The Militant(logo) 
    Vol.59/No.48           December 25, 1995 
 
 
Detroit Newspaper Strikers Stay The Course  

BY JOHN SARGE

DETROIT - "If you're not together, if you're not part of the union, you're nothing. We are together! We will win," declared Paul Kulka.

Kulka, a striking Detroit newspaper circulation worker, and a member of Teamsters Local 372, was reporting on his travels as a member of the Detroit newspaper strike speakers bureau. He was addressing a rally and concert that drew over 500 strikers and their supporters at the International Brotherhood of Electrical Workers Local 58 hall here December 3.

Along with members of all six striking unions and their local supporters, unionists traveled from Chicago and Decatur, Illinois, the Twin Cities, and Washington D.C. to attend the event.

Kate DeSmet, a striking member of the Newspaper Guild said that across the country "support for this strike is awesome." Kulka and DeSmet have traveled to New England, New York, northern California, and Washington state in the last two months. They have been explaining the stakes for working people in the battle by more than 2,000 newspaper workers against the Detroit News and Free Press.

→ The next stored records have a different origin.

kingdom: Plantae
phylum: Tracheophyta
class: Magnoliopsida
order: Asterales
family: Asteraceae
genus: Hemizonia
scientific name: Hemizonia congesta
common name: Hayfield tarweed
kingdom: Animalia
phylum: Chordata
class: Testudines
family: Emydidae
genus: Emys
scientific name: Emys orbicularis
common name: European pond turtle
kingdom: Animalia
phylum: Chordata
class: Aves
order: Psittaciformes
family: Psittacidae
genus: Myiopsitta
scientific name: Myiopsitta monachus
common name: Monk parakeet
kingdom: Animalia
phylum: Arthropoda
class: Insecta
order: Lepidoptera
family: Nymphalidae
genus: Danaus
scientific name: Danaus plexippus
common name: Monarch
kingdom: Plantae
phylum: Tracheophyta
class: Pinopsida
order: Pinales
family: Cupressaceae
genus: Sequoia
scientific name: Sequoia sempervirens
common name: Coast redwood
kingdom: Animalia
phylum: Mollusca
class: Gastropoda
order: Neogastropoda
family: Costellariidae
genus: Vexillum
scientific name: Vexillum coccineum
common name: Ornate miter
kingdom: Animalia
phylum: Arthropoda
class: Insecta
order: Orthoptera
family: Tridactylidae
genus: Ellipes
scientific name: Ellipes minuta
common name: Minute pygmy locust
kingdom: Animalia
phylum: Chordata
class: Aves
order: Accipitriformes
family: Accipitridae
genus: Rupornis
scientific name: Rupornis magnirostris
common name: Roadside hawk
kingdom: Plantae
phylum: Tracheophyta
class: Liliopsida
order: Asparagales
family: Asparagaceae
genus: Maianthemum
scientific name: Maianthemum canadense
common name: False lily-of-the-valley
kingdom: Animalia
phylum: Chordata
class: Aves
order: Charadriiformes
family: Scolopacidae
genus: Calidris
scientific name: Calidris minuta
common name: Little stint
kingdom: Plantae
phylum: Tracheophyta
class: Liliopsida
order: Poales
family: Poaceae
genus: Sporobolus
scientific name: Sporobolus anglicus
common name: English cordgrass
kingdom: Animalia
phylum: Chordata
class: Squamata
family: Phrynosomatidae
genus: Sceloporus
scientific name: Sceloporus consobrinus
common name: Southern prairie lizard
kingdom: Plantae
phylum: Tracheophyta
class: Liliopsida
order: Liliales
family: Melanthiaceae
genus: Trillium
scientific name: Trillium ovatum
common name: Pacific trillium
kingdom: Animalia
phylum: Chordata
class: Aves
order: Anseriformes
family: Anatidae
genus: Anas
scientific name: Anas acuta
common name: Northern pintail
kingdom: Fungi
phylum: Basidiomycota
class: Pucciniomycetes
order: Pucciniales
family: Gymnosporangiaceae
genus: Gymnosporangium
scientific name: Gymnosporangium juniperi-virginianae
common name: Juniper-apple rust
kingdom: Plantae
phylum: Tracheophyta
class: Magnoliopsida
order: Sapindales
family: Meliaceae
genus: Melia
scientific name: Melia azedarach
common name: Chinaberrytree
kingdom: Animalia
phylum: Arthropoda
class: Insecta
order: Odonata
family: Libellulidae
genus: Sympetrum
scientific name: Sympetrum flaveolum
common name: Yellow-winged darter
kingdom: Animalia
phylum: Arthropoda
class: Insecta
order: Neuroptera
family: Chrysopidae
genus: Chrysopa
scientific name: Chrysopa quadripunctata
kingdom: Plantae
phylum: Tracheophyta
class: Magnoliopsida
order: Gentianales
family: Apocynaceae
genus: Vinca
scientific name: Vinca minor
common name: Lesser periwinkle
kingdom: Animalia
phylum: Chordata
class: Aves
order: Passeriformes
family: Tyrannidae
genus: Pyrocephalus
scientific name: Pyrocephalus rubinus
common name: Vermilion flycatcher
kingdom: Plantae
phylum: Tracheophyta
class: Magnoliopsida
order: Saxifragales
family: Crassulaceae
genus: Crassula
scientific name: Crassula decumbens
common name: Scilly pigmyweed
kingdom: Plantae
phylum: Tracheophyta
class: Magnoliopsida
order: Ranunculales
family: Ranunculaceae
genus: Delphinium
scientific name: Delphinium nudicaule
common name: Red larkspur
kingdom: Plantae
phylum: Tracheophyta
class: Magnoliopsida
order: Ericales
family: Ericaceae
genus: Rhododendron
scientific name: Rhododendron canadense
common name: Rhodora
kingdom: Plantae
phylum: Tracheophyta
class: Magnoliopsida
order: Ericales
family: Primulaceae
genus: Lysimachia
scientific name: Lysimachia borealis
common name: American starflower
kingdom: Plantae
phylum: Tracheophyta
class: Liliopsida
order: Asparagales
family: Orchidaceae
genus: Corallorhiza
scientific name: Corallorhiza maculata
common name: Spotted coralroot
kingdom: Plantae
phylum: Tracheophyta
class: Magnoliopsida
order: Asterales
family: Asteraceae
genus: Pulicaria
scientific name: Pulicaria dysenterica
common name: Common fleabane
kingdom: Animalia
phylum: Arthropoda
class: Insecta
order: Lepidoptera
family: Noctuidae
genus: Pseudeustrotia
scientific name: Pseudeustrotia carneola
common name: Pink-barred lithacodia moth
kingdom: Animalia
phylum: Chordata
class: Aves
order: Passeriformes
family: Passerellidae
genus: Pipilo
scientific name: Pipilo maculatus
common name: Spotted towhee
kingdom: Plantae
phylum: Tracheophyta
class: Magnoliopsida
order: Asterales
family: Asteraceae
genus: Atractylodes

DeSmet told the gathered unionists that she went to Everett, Washington, on November 12 to take part in a rally in support of members of the International Association of Machinists on strike against Boeing. There someone approached her and said he had just read in the local paper that the Detroit newspaper strike was over.

"I told him that the striking unions' rank and file had news for anyone who wanted to say that the strike is over," DeSmet said. "The strike ain't over till we say it's over." Management, she added, "Wished it was over."

Linda Chávez-Thompson, Executive Vice President of the AFL-CIO also spoke. "Today the AFL-CIO is launching a nationwide adopt a family campaign," for Detroit strikers, she said. A regional adopt a striker campaign has asked union locals to make regular contributions to individual strikers' families.

Other speakers included local labor leaders and Dan Lane, a member of United Paperworkers International Union Local 7837, who has been locked out by A.E. Staley in Decatur, Illinois for over 30 months.

Effect of the strike
Members of Amalgamated Transit Union Local 26, which represents Detroit bus drivers, presented $1,060 to the strikers they had raised to support the struggle.

The effects of the strike on the functioning of the News and Free Press are driven home every week. The two newspapers suffered a 42 percent decline in advertising during the crucial Thanksgiving weekend. There was 772 pages of advertising in 1994 and only 448 pages this year.

"The holiday season is absolutely critical to the newspaper business," said Al Young, president of Teamsters Local 2040, which represents mailroom workers. "If the News and Free Press can't convince advertisers to stay in the paper during this time of the year," he continued, "they have a very serious problem on their hands, much more serious than they're willing to admit."

Strikers and their supporters kept the pressure on advertisers still in the paper by mobilizing over 1,000 people to go out and leaflet at retail locations the Friday after Thanksgiving.

Knight-Ridder Inc., owner of the Free Press continues to suffer severe financial losses due to the strike, according to a monthly financial report released by the company.

"October numbers continue to reflect losses associated with the strike against Detroit Newspapers," Knight-Ridder reported. Company chairman Tony Ridder had earlier estimated the strike will cost his company $56 million in 1995, after a profitable 1994.

Firefighters ordered against pickets?
An article in the December 2 Alliance, a strike bulletin produced by the Metropolitan Council of Newspaper Unions reported that firefighters in six suburban communities may be ordered against the mass pickets on Saturday nights. Firefighters, it said, in "Dearborn, Sterling Heights, Warren, Lincoln Park, Southgate and Taylor have been told that officials are considering using fire fighters armed with hoses against striking union members."

Lawrence McColl, Michigan State Fire Fighters Union president, has sent a letter to union fire fighters in those cities calling on them to resist any effort to hose strikers, exposing pickets to injury and hypothermia with Michigan's sub-freezing winter temperatures.

The Detroit Newspaper Agency, the joint business operation of the struck papers, tried to get a court injunction limiting picketing at the Harper Woods newspaper distribution center after large picket lines surrounded the site in the early morning hours of November 25. To management's chagrin, a local judge refused to issue the injunction.

John Sarge is a member of United Auto Workers Local 900 in Detroit.